当前位置:
X-MOL 学术
›
arXiv.cs.DB
›
论文详情
Our official English website, www.x-mol.net, welcomes your
feedback! (Note: you will need to create a separate account there.)
FlashP: An Analytical Pipeline for Real-time Forecasting of Time-Series Relational Data
arXiv - CS - Databases Pub Date : 2021-01-09 , DOI: arxiv-2101.03298 Shuyuan Yan, Bolin Ding, Wei Guo, Jingren Zhou, Zhewei Wei, Xiaowei Jiang, Sheng Xu
arXiv - CS - Databases Pub Date : 2021-01-09 , DOI: arxiv-2101.03298 Shuyuan Yan, Bolin Ding, Wei Guo, Jingren Zhou, Zhewei Wei, Xiaowei Jiang, Sheng Xu
Interactive response time is important in analytical pipelines for users to
explore a sufficient number of possibilities and make informed business
decisions. We consider a forecasting pipeline with large volumes of
high-dimensional time series data. Real-time forecasting can be conducted in
two steps. First, we specify the portion of data to be focused on and the
measure to be predicted by slicing, dicing, and aggregating the data. Second, a
forecasting model is trained on the aggregated results to predict the trend of
the specified measure. While there are a number of forecasting models
available, the first step is the performance bottleneck. A natural idea is to
utilize sampling to obtain approximate aggregations in real time as the input
to train the forecasting model. Our scalable real-time forecasting system
FlashP (Flash Prediction) is built based on this idea, with two major
challenges to be resolved in this paper: first, we need to figure out how
approximate aggregations affect the fitting of forecasting models, and
forecasting results; and second, accordingly, what sampling algorithms we
should use to obtain these approximate aggregations and how large the samples
are.
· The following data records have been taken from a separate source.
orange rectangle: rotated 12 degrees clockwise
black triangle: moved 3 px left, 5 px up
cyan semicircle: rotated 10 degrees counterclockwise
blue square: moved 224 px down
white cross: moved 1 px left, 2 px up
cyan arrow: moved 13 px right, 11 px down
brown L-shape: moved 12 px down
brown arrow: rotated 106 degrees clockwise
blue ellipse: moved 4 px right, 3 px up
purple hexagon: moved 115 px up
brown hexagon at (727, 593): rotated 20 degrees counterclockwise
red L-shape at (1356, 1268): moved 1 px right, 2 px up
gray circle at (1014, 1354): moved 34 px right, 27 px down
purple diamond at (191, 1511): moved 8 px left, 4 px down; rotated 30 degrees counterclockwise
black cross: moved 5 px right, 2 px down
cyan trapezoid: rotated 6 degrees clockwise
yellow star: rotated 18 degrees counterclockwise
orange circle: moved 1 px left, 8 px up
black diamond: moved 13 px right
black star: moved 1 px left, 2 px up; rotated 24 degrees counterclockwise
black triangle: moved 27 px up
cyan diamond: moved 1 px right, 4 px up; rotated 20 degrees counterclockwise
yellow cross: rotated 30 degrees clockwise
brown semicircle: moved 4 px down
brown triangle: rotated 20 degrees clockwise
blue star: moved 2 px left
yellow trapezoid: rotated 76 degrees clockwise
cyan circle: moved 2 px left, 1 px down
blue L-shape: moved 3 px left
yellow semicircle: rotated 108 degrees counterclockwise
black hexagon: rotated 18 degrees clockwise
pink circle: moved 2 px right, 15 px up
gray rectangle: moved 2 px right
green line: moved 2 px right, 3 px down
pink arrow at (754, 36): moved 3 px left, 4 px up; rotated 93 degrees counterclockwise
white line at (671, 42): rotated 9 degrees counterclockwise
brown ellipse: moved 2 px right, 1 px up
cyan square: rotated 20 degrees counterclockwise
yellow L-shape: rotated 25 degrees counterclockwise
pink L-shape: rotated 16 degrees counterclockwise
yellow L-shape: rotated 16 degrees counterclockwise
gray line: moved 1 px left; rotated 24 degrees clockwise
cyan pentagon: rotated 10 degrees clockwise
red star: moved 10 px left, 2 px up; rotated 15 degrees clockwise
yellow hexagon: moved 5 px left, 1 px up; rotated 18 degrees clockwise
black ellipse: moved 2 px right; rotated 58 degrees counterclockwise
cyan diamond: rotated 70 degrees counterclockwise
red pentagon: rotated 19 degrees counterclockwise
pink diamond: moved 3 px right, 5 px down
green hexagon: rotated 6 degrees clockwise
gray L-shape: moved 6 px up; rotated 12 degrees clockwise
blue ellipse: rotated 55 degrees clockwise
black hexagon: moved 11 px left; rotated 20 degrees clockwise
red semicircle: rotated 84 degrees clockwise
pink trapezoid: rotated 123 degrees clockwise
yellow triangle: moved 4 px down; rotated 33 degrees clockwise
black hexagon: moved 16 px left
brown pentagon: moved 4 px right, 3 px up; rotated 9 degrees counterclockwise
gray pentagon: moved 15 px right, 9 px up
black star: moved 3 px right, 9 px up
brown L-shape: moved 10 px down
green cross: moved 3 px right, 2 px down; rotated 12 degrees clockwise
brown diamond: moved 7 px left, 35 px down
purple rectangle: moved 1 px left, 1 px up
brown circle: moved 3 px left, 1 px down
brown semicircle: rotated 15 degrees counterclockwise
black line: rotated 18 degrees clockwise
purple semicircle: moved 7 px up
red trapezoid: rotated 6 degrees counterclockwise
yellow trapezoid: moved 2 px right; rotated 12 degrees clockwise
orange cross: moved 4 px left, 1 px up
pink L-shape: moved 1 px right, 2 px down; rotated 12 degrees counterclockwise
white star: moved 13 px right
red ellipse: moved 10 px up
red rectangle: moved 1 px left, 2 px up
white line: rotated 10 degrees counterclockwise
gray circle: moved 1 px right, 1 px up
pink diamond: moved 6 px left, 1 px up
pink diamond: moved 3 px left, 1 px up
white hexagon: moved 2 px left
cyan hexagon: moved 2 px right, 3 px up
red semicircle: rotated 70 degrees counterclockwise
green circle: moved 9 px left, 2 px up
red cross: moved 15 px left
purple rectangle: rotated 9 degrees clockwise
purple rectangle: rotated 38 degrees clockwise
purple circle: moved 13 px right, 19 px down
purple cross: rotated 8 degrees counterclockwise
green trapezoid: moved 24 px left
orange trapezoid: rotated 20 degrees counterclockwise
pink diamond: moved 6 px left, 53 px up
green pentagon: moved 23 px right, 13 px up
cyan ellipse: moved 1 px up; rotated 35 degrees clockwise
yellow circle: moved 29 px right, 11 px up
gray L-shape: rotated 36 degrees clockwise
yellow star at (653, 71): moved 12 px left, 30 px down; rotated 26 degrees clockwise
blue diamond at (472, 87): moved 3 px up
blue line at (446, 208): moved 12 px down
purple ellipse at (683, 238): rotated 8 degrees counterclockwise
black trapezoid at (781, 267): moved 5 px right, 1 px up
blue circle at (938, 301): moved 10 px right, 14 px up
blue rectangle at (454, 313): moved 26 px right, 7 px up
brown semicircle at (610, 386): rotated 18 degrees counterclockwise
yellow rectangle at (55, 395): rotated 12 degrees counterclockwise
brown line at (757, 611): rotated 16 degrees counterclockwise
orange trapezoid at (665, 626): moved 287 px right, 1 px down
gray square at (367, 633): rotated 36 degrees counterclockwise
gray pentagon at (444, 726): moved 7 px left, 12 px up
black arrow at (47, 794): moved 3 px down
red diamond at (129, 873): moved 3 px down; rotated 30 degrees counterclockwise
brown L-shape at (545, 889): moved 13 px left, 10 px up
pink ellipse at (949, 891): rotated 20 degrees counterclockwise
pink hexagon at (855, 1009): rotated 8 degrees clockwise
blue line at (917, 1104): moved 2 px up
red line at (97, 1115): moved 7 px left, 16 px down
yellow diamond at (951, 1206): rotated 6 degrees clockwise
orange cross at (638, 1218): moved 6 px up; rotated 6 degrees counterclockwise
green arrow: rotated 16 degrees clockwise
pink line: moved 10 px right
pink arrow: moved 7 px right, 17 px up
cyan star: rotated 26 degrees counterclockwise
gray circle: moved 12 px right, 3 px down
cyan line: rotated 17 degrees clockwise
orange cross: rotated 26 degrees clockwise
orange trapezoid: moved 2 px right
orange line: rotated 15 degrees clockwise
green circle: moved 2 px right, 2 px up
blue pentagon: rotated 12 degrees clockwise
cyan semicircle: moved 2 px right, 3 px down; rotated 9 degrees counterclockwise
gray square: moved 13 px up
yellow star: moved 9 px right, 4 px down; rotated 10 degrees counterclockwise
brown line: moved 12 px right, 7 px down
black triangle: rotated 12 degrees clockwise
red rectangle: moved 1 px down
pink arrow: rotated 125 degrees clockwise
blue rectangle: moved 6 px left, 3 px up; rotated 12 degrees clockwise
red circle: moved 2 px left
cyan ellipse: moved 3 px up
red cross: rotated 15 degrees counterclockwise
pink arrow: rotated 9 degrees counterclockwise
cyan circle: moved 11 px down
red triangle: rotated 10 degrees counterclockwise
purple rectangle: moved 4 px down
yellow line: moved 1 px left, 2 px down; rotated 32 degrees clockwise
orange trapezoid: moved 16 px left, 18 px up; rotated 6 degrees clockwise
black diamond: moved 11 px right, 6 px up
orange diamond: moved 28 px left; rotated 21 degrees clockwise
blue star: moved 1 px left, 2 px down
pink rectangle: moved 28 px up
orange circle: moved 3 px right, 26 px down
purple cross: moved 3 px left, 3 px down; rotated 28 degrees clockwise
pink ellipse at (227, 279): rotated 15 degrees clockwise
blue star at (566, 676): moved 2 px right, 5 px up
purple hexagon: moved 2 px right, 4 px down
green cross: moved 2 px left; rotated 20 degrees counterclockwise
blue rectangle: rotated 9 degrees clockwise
We introduce a new sampling scheme, called GSW sampling, and analyze error
bounds for estimating aggregations using GSW samples. We introduce how to
construct compact GSW samples with the existence of multiple measures to be
analyzed. FlashP is deployed in Alibaba for data scientists to analyze and
predict the status of advertisement slots in real time. We conduct experiments
to evaluate our solution and compare it with alternatives on real data.
中文翻译:
FlashP:用于时间序列关系数据的实时预测的分析管道
交互式响应时间在分析管道中对于用户探索足够多的可能性并制定明智的业务决策非常重要。我们考虑具有大量高维时间序列数据的预测管道。实时预测可以分两个步骤进行。首先,我们通过对数据进行切片,切块和聚合来指定要关注的数据部分和要预测的度量。其次,在汇总结果上训练预测模型,以预测指定度量的趋势。尽管有许多可用的预测模型,但第一步是性能瓶颈。一个自然的想法是利用采样实时获取近似聚合,作为训练预测模型的输入。我们基于此思想构建了可扩展的实时预测系统FlashP(Flash预测),本文需要解决两个主要挑战:首先,我们需要弄清楚近似聚合如何影响预测模型的拟合以及预测结果; 第二,相应地,我们应该使用什么采样算法来获得这些近似的聚合,以及样本的大小。我们介绍了一种称为GSW采样的新采样方案,并使用GSW采样分析了误差范围以估计聚合。我们介绍了如何构造具有多个要分析的措施的紧凑型GSW样本。FlashP已在阿里巴巴部署,供数据科学家实时分析和预测广告位的状态。
更新日期:2021-01-12
中文翻译:
FlashP:用于时间序列关系数据的实时预测的分析管道
交互式响应时间在分析管道中对于用户探索足够多的可能性并制定明智的业务决策非常重要。我们考虑具有大量高维时间序列数据的预测管道。实时预测可以分两个步骤进行。首先,我们通过对数据进行切片,切块和聚合来指定要关注的数据部分和要预测的度量。其次,在汇总结果上训练预测模型,以预测指定度量的趋势。尽管有许多可用的预测模型,但第一步是性能瓶颈。一个自然的想法是利用采样实时获取近似聚合,作为训练预测模型的输入。我们基于此思想构建了可扩展的实时预测系统FlashP(Flash预测),本文需要解决两个主要挑战:首先,我们需要弄清楚近似聚合如何影响预测模型的拟合以及预测结果; 第二,相应地,我们应该使用什么采样算法来获得这些近似的聚合,以及样本的大小。我们介绍了一种称为GSW采样的新采样方案,并使用GSW采样分析了误差范围以估计聚合。我们介绍了如何构造具有多个要分析的措施的紧凑型GSW样本。FlashP已在阿里巴巴部署,供数据科学家实时分析和预测广告位的状态。